Around the 5k mark I had a look at my average speed—11.2 km/h. I didn’t think I had held that kind of speed for so long before, but I wasn’t sure (since the bike computer has no pace display). This is where I set my goal of 10k.

There are a lot of things outside my control right now. But right there, right then, the only thing I could do was take the one thing I had control over and own it. I was going to finish that 10k run.

With 2.5k left I ran past the point in the road where I felt my tendon rupture last year. I tried to maintain my form as well as I could—I wasn’t going to let that happen again. It started raining harder, and the sidewalk ended. I ran down a big hill, trying to contain my speed. Trying to take advantage of the hill without making my injuries worse. When I got to the bottom of the hill my stride was so long I couldn’t control myself anymore. I had 1k left, and everything started to hurt.

From my IT bands to my tib post, to my quads to pretty much everything below my waist—everything was screaming out in agony, but the only thing I could do was keep running.

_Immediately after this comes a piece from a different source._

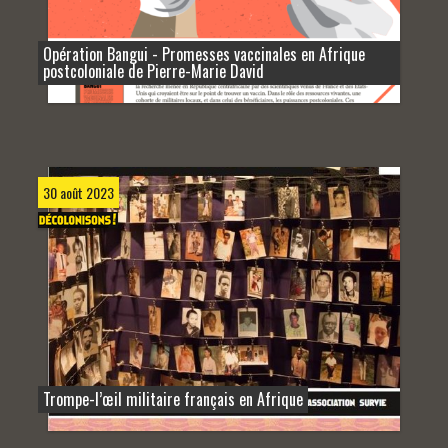
Opération Bangui - Promesses vaccinales en Afrique
postcoloniale de Pierre-Marie David
30 août 2023
Trompe-l’œil militaire français en Afrique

When I got back to my apartment there was no crowd, no cheering, no medal, no chip time. It didn’t matter that Thursday I’m getting the results of my MRI, which could very well keep me from running ever again. It didn’t matter that I had my personal best 40k bike split or my best 10k run ever. It was just me sitting in a puddle with steam coming off my body. All that mattered was that I finished.

10k – 54:49 – 5:28 pace

Fuck you Monday—I won this round.

3 responses to “Monday’s brick workout – how kick ass on your own terms

  1. Um, you didn’t just win – you blew Monday’s brains out!! Way to smoke the ride AND run! Killer speed.